When “First Man,” a biopic about Neil Armstrong, was being developed, I was interested. News broke before the release that it didn’t include the raising of the US flag on the moon; this bothered me slightly, but it was the director and main actors looney political statements that caused my interest in the movie to evaporate.
So it’s on HBO now, and I finally watched it last night. On the one hand, the lack of the flag raising makes perfect sense in the context of the film… it covers years of Armstrongs life, and the lunar landing itself is damn near an afterthought. The time spent showing Armstrong bopping around on the lunar surface is minuscule.
On the other hand: Jibbers Crabst, what a *dismal* slog that movie was. It wasn’t so much that it was dull and often rather hard to see; it was that it was little more than a series of Armstrong’s low points. Let’s see if I can recall the main points:
1) It starts with Armstrong screwing up an X-15 flight, making it look like a hypersonic horror movie.
2) Then he loses his baby girl to cancer.
3) Then he goes up on Gemini 8, the launch of which is another horror movie.
4) And then Gemini 8 goes out of control and he nearly dies.
5) But hey, at least he has a friend, Ed! Who then promptly burns to death in Apollo 1.
6) And then he crashes the lunar lander simulator.
7) And then he goes to the moon, which is a difficult to see ride devoid of joy.

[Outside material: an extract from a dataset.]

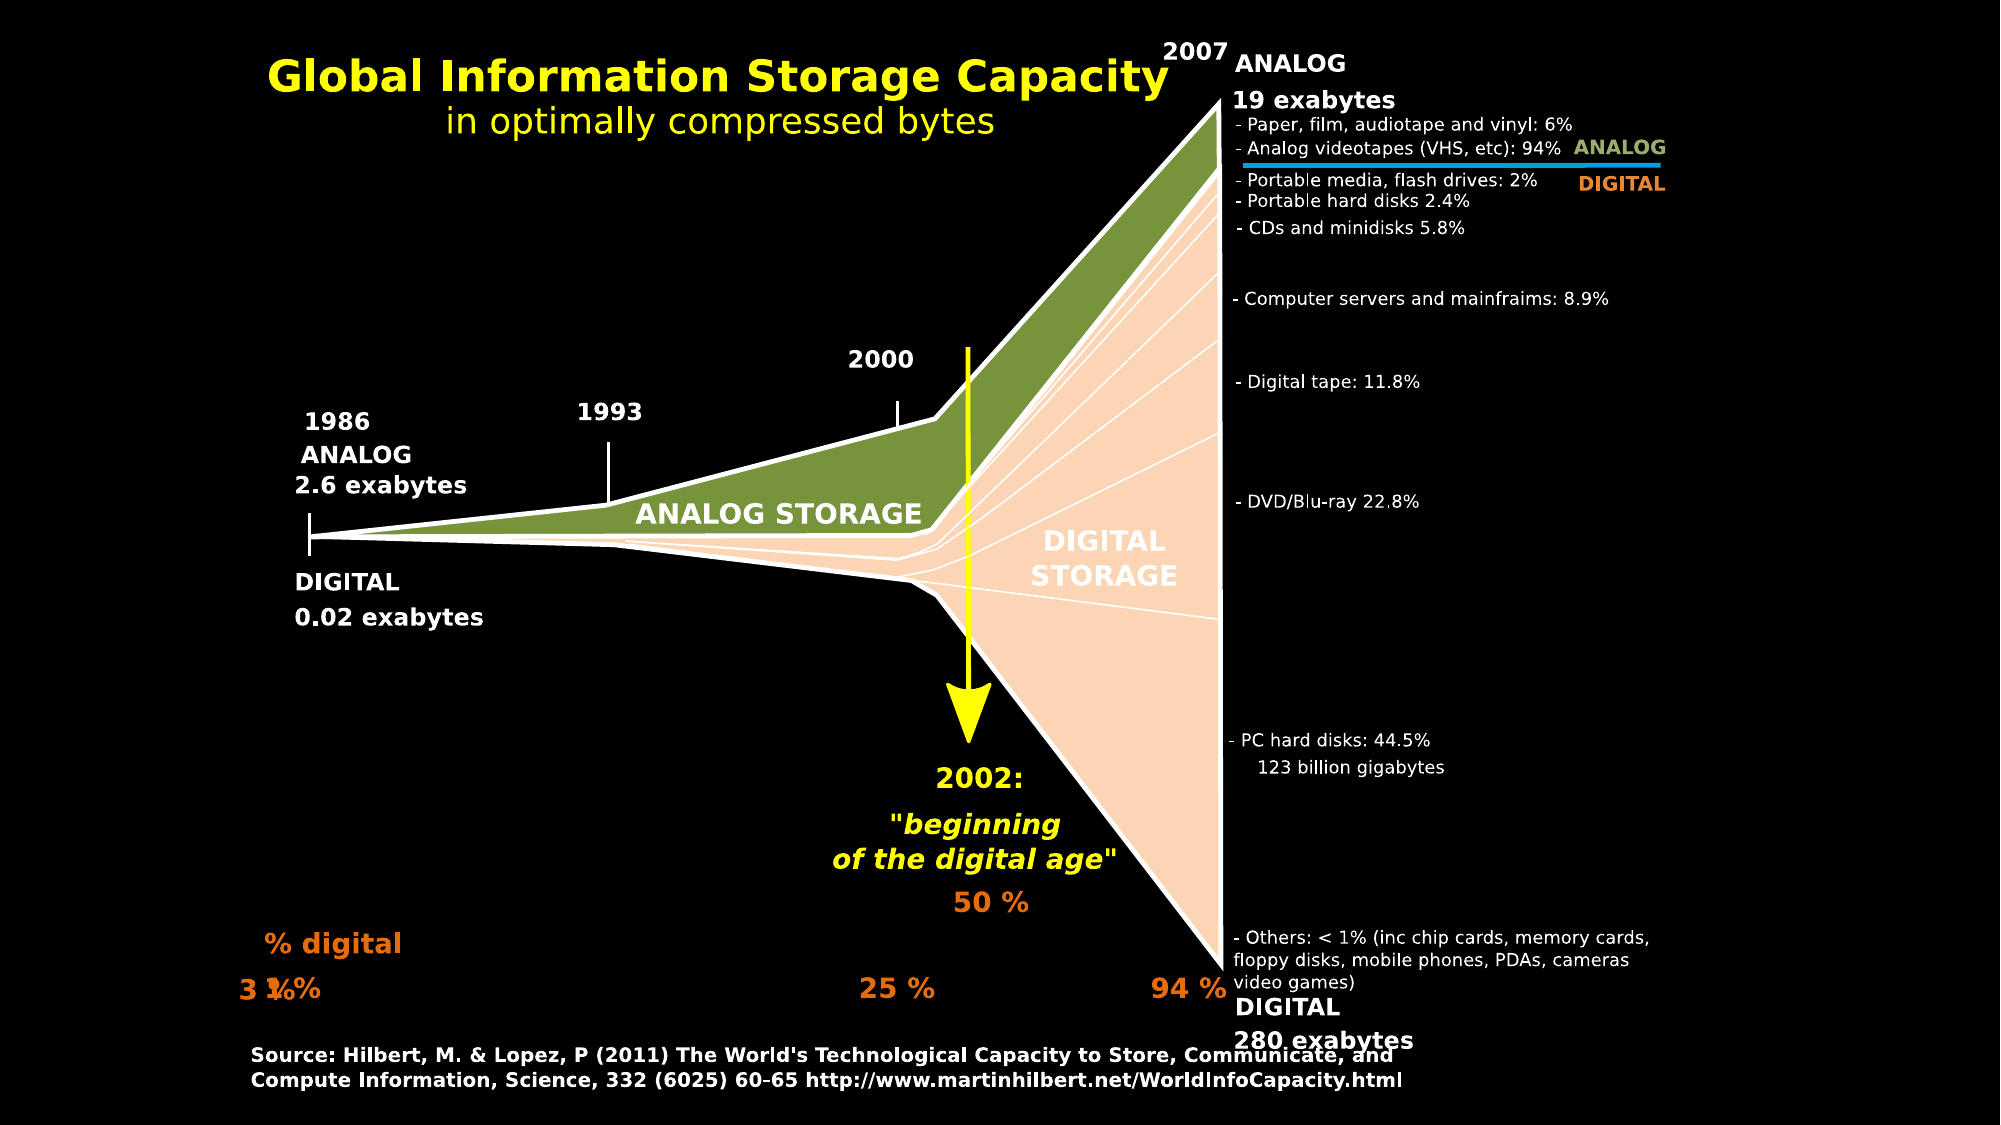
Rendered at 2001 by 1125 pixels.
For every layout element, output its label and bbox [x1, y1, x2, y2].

8) And then he stands on the lunar surface looking into a pitch-black crater and it all comes back to his dead child.
9) And he finally comes home… to wife who clearly doesn’t like him.
And… that’s about it. The greatest adventure in human history reduced to a series of misery-points.
Now, I’m all in favor of the actual facts of history, warts and all. But far too much of modern western civilization seems to be able to see nothing *but* the warts anymore. The Founding Fathers weren’t great innovative leaders who forged subservient colonies of a distant empire into a proud nation with a history of greatness second to none; they were just slavers to be dumped down the memory hole. Cowboys? Fictional nonsense that didn’t exist. Cops? They’re all corrupt fascists. This fetishizing of self-flagellation has hit the space program hard. Apollo wasn’t the greatest, most inspiring achievement in history; it was “whitey on the moon” (a point driven home explicitly in “First Man”), run by Nazi war criminals. And Armstrong? Not a near-mythic hero to be emulated, but an unpopular man with a crappy family life who underwent fear and terror because he was grieving a dead child.
Bah.
If they’d made “First Man” into some sort of Lovecraftian cosmic horror fantasy… hey, that coulda been kinda neat. *Horror* can be interesting. But *dismal?* Just no.
If you want to destroy a culture, you bomb it into rubble and shoot the survivors. If you want to *ruin* a culture, you take away it’s hopes, dreams, Foundational Myths and Heroes.